Edito du numéro 8 de la revue Marelle
consacré à l'espace (1995)
  • “Nous sommes 27, serrés dans un peu plus de 50 m2. Enlevées les chaises et les tables, chaque enfant dispose à peine de 1 mètre carré où il peut se mouvoir."

 

  • "6 classes côte à côte le long d’un immense couloir, 6 en-dessous. Lorsque l’on sort tous ensemble, et comment faire autrement à midi par exemple, chaque fois je crains la bousculade fatidique où un enfant sera piétiné."

 

  • "La rentrée, avec les files en rang dans la cour, les instits en tête ou en queue, attendant l’ordre qui met en branle les colonnes, me fait chaque fois penser à ces camps de concentrations qui font vomir quand on les regarde à la télé."

 

  • "Cour goudronnée. Nous y sommes 300 ! J’ai honte !"

 

  • "Et dans la classe, comment faire le moindre travail en groupe ? permettre le moindre coin ? Faire rentrer un peu de vie demande chaque fois des trésors d’ingéniosité et cela ne dépasse pas le bocal de poissons qui tient le moins de place. "

 

  • "Un atelier peinture ?! et même de la peinture, il ne faut pas y penser : ne pas renverser le moindre verre d’eau tiendrait de la gageure et courir remplir son verre à l’autre bout du couloir de la folie. On fait du feutre !"

 

  • "Et je ne parle pas de la cantine un véritable enfer."

 

Chaque jour, on survit. Les fiches sont le moindre mal. Parler “réformes pédagogiques” dans ces conditions, c’est de la provocation pure. Et tout le monde attend la délivrance du soir avec avec soulagement.”

 

“Il n’y aura aucune transformation possible du système éducatif sans agrandissement des espaces”.

 

Ce leit-motiv des CREPSC était affiché en grand dans une salle du colloque sur l’illettrisme organisé en 1989 à l’Ecole Normale des Batignoles.

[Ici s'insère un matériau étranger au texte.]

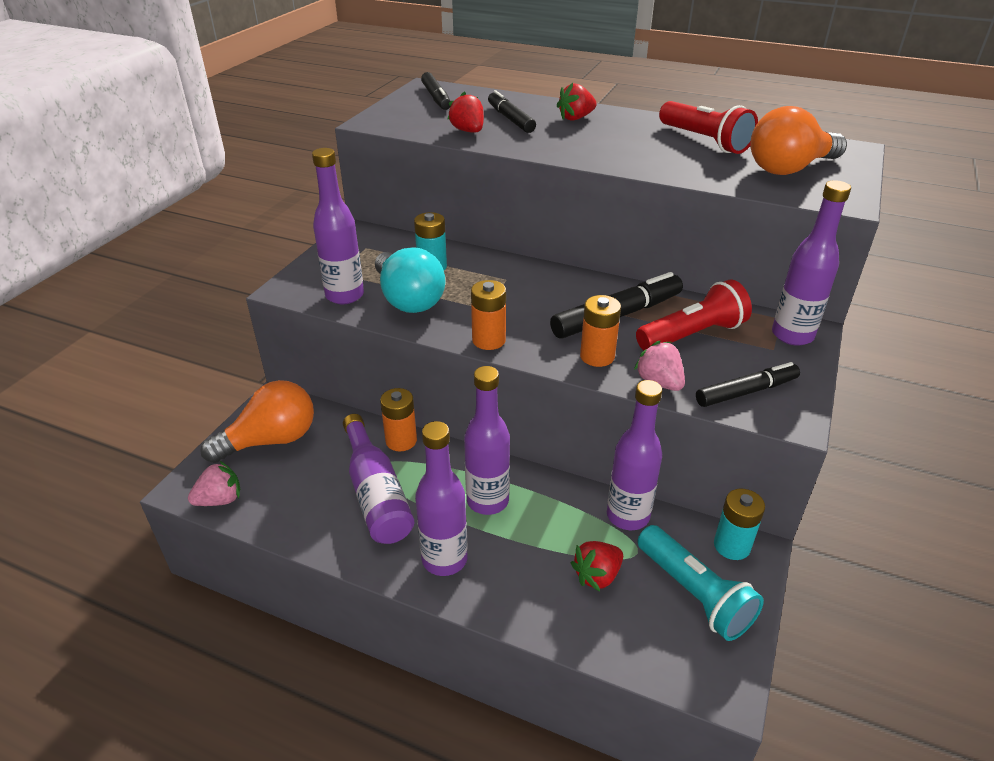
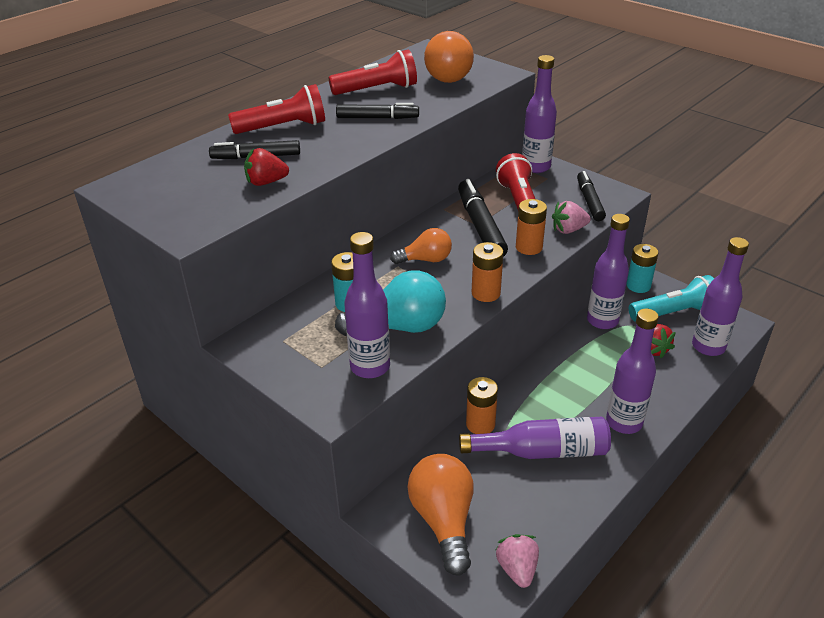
camera: 70 degrees left, 0 degrees up
black marker [421,72,451,110] -> black marker moved to [336,103,419,119]
purple bottle [464,366,510,515] -> purple bottle moved to [692,237,749,356]
red strawberry [557,83,597,121] -> red flashlight [228,84,325,134]
none -> orange light bulb [390,228,452,264]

Ce qui ne devrait que du simple bon sens ne crève toujours pas les yeux. Et il faut qu’une émission de télé montre, par contraste, un monde scolaire totalement différent pour qu’on commence à se poser des questions : l’école peut-elle être autre chose ? Pour qu’enfin des enseignants disent : on voudrait bien faire pareil, mais on ne peut pas. Et qu’enfin ils comprennent qu’ils ne peuvent pas PARCE QU’IL N’ONT PAS DE PLACE ! UNIQUEMENT (ou presque) UNE QUESTION D’ESPACE !

Et qu’est-ce qu’il faudra pour que parents, enseignants, DEMANDENT ENFIN DE LA PLACE ? Que violence, drogue, détresse ... n’épargnent plus personne ?

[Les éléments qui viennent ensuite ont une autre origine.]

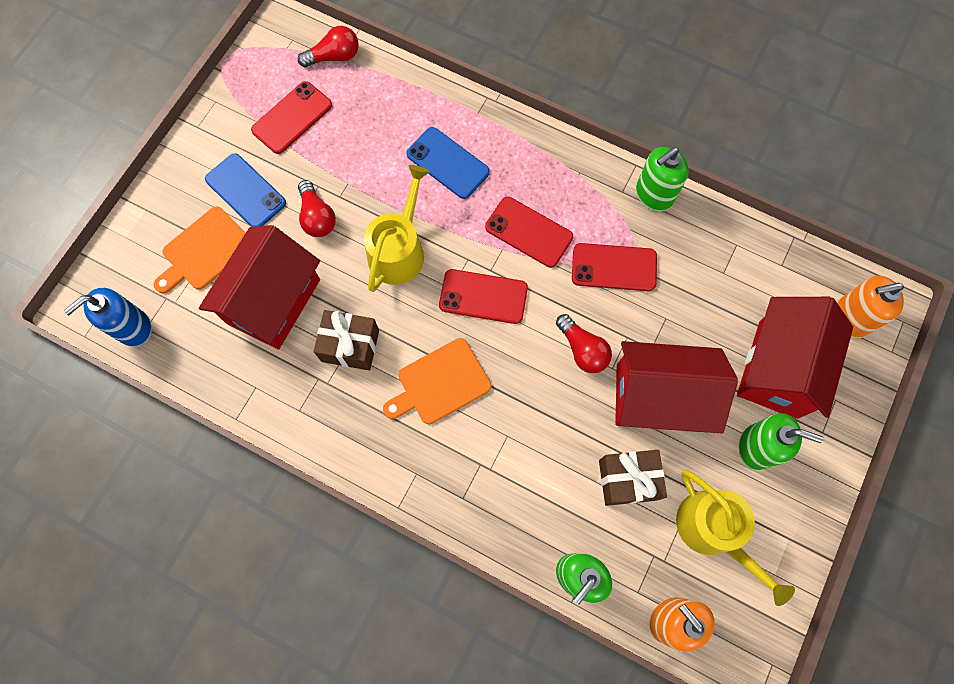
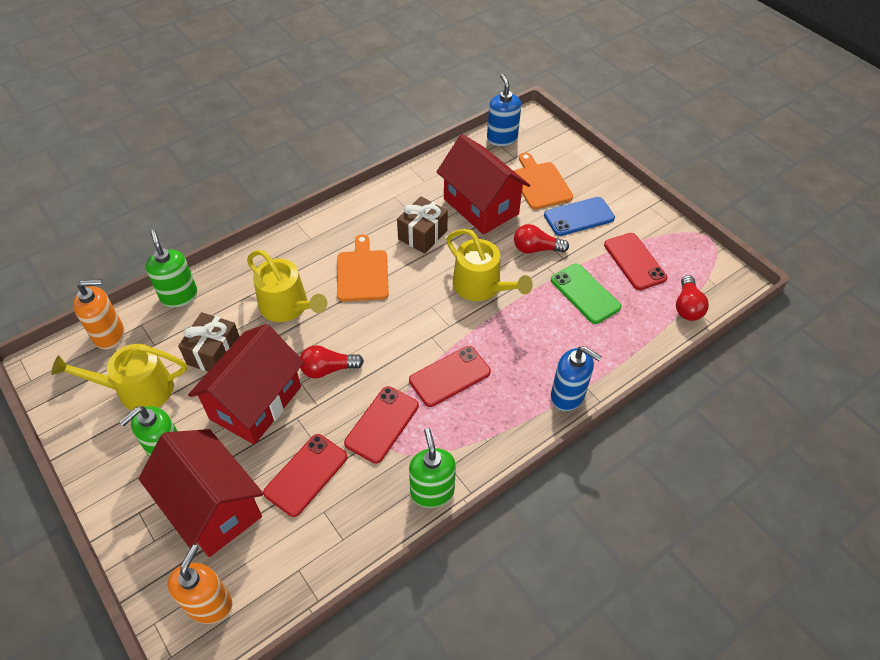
camera: 115 degrees right, 20 degrees down
blue phone [406,127,490,199] -> none
red phone [439,269,528,324] -> red phone moved to [263,434,347,517]
none -> yellow watering can [247,250,327,322]
none -> green phone [551,264,621,324]
none -> blue soap dispenser [551,346,602,411]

Peut-on continuer à se gargariser de mots tel citoyenneté quand les futurs citoyens sont “élevés” dans des cages à lapins ? C’est comme cela qu’on pense qu’ils vont être citoyens ?

Comment est-il possible que depuis des dizaines d’années, dans la majorité des écoles de France, des enseignants s’évertuent à faire travailler par groupe, conformément aux instructions ministérielles, des enfants qui n’ont même pas 1m2 chacun ? Imagine-t-on un seul chef d’entreprise faire travailler une trentaine d’employés, en plusieurs groupes, dans une salle de 50 m2 ? et ceci 8 heures par jour ?

Aucune des réformes proposées par l’Education Nationale n’a été possible parce que les enfants MANQUAIENT DE PLACE !

Et personne n’a jamais rien dit !

Et maintenant, on veut supprimer les dernières écoles (quelques classes uniques) qui l’ont encore cet espace, qui l’utilisent ... et qui pourraient même témoigner ! Folie.